▶ [DATA FOR THE TASK]
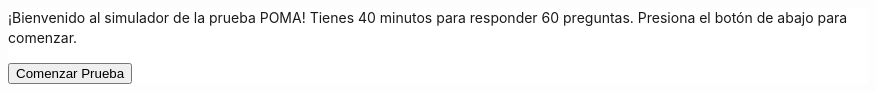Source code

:   <div class="container">
    <div id="instructions">
      <p>¡Bienvenido al simulador de la prueba POMA! Tienes 40 minutos para responder 60 preguntas. Presiona el botón de abajo para comenzar.</p>
      <button onclick="startQuiz()">Comenzar Prueba</button>
    </div>
    <div id="quiz" style="display: none;">
      <div class="timer" id="timer">Tiempo restante: 40:00</div>
      <div id="question-container"></div>
    </div>
    <div id="score-container" style="display: none;">
      <p class="score" id="final-score"></p>
      <button onclick="location.reload()">Reintentar</button>
    </div>
  </div>

  <script>
    const questions = [
      // Preguntas de Historia Dominicana (20)
      { question: "¿En qué año fue la independencia dominicana?", answers: ["1844", "1845", "1843"], correct: 0 },
      { question: "¿Quién fue el primer presidente de la República Dominicana?", answers: ["Juan Pablo Duarte", "Pedro Santana", "Juan Alejandro Acosta"], correct: 1 },
      { question: "¿En qué año se produjo la ocupación estadounidense en la República Dominicana?", answers: ["1916", "1905", "1940"], correct: 0 },
      { question: "¿Qué evento ocurrió el 27 de febrero de 1844?", answers: ["Independencia Dominicana", "Batalla del 30 de Marzo", "La Guerra de la Restauración"], correct: 0 },
      { question: "¿Quién fue el dictador de la República Dominicana entre 1930 y 1961?", answers: ["Rafael Leónidas Trujillo", "Juan Bosch", "José María Cabral"], correct: 0 },
      { question: "¿Qué país ayudó a la República Dominicana a obtener su independencia en 1844?", answers: ["Haití", "España", "Estados Unidos"], correct: 0 },
      { question: "¿En qué año se fundó la República Dominicana?", answers: ["1844", "1821", "1795"], correct: 0 },
      { question: "¿Quién fue el líder de la guerra de la Restauración?", answers: ["Gregorio Luperón", "Juan Pablo Duarte", "Pedro Santana"], correct: 0 },
      { question: "¿En qué batalla la República Dominicana derrotó a Haití en 1856?", answers: ["Batalla de Sabana Larga", "Batalla del 30 de marzo", "Batalla de Beller"], correct: 0 },
      { question: "¿Quién fue el presidente dominicano durante la ocupación de 1916?", answers: ["Carlos Felipe Morales", "Juan Isidro Jiménez", "Ramón Cáceres"], correct: 1 },
      { question: "¿Cómo se llama el tratado firmado en 1856 que reconoció la independencia de la República Dominicana?", answers: ["Tratado de Paz y Amistad", "Tratado de París", "Tratado de Washington"], correct: 2 },
      { question: "¿Qué nombre recibe el periodo en que la República Dominicana estuvo bajo el control de Trujillo?", answers: ["La Era de la Dictadura", "La Era de la Paz", "La Era de la Restauración"], correct: 0 },
      { question: "¿Quién fue el líder independentista que participó en la Revolución de Abril de 1965?", answers: ["Juan Bosch", "José Francisco Peña Gómez", "Juan Pablo Duarte"], correct: 0 },
      { question: "¿Qué dictador tomó el poder tras la muerte de Trujillo?", answers: ["Joaquín Balaguer", "Rafael Fiallo", "Héctor Bienvenido Trujillo"], correct: 0 },
      { question: "¿Cuándo se firmó la primera constitución de la República Dominicana?", answers: ["1844", "1821", "1854"], correct: 0 },
      { question: "¿En qué conflicto internacional participó la República Dominicana en 1916?", answers: ["La Primera Guerra Mundial", "La Guerra Civil Dominicana", "La intervención estadounidense"], correct: 2 },
      { question: "¿Qué evento ocurrió el 27 de febrero de 1844?", answers: ["Independencia Dominicana", "Batalla del 30 de marzo", "La Guerra de la Restauración"], correct: 0 },
      // Agrega más preguntas de Matemáticas y Lógica aquí...
    ];
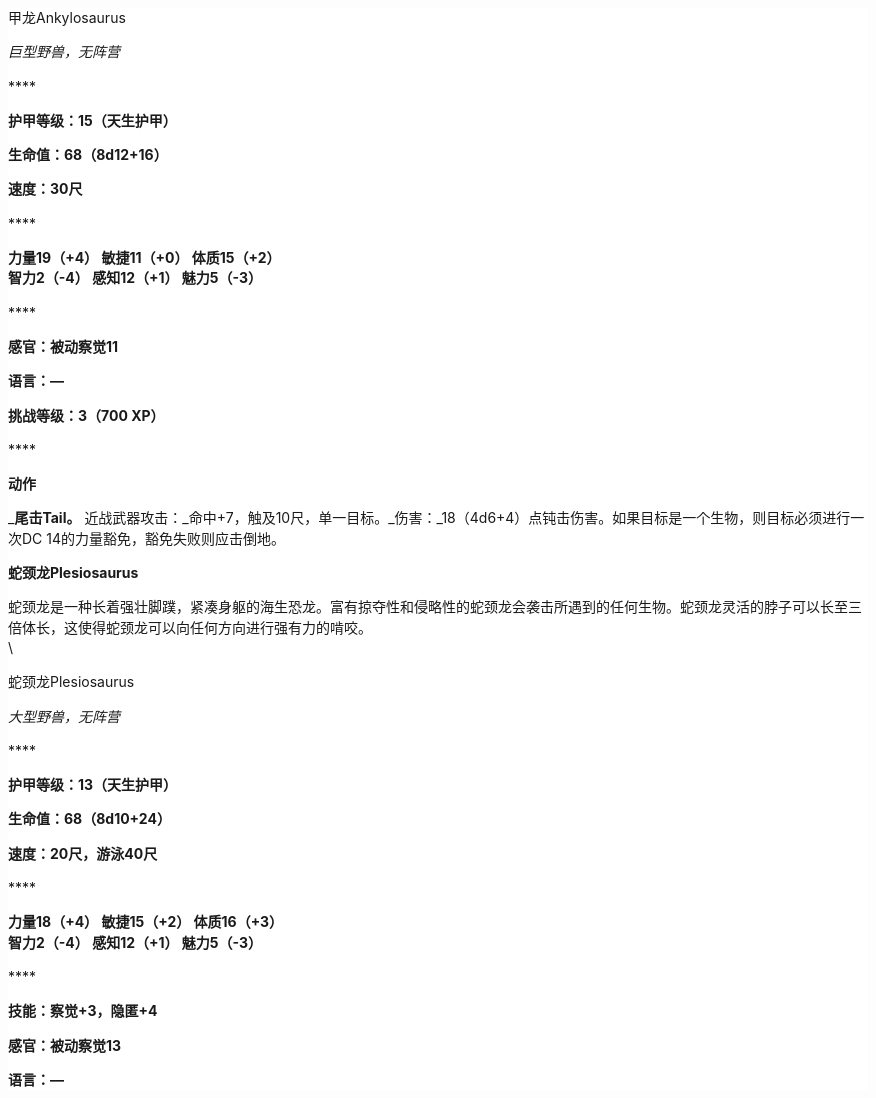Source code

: 
甲龙Ankylosaurus

_巨型野兽，无阵营_

&#x20;****&#x20;

**护甲等级：15（天生护甲）**

**生命值：68（8d12+16）**

**速度：30尺**

&#x20;****&#x20;

**力量19（+4）     敏捷11（+0）     体质15（+2）**\
**智力2（-4）       感知12（+1）     魅力5（-3）**

&#x20;****&#x20;

**感官：被动察觉11**

**语言：—**

**挑战等级：3（700 XP）**

&#x20;****&#x20;

**动作**

&#x20; _**尾击Tail。** 近战武器攻击：_命中+7，触及10尺，单一目标。_伤害：_18（4d6+4）点钝击伤害。如果目标是一个生物，则目标必须进行一次DC 14的力量豁免，豁免失败则应击倒地。

&#x20;

**蛇颈龙Plesiosaurus**

&#x20;   蛇颈龙是一种长着强壮脚蹼，紧凑身躯的海生恐龙。富有掠夺性和侵略性的蛇颈龙会袭击所遇到的任何生物。蛇颈龙灵活的脖子可以长至三倍体长，这使得蛇颈龙可以向任何方向进行强有力的啃咬。\
\


蛇颈龙Plesiosaurus

_大型野兽，无阵营_

&#x20;****&#x20;

**护甲等级：13（天生护甲）**

**生命值：68（8d10+24）**

**速度：20尺，游泳40尺**

&#x20;****&#x20;

**力量18（+4）     敏捷15（+2）     体质16（+3）**\
**智力2（-4）       感知12（+1）     魅力5（-3）**

&#x20;****&#x20;

**技能：察觉+3，隐匿+4**

**感官：被动察觉13**

**语言：—**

▶ [EXERCISE]
How many of the lines above contain the string "style"? Case counts. Reply with the number alone.

▶ [ANSWER AREA]
2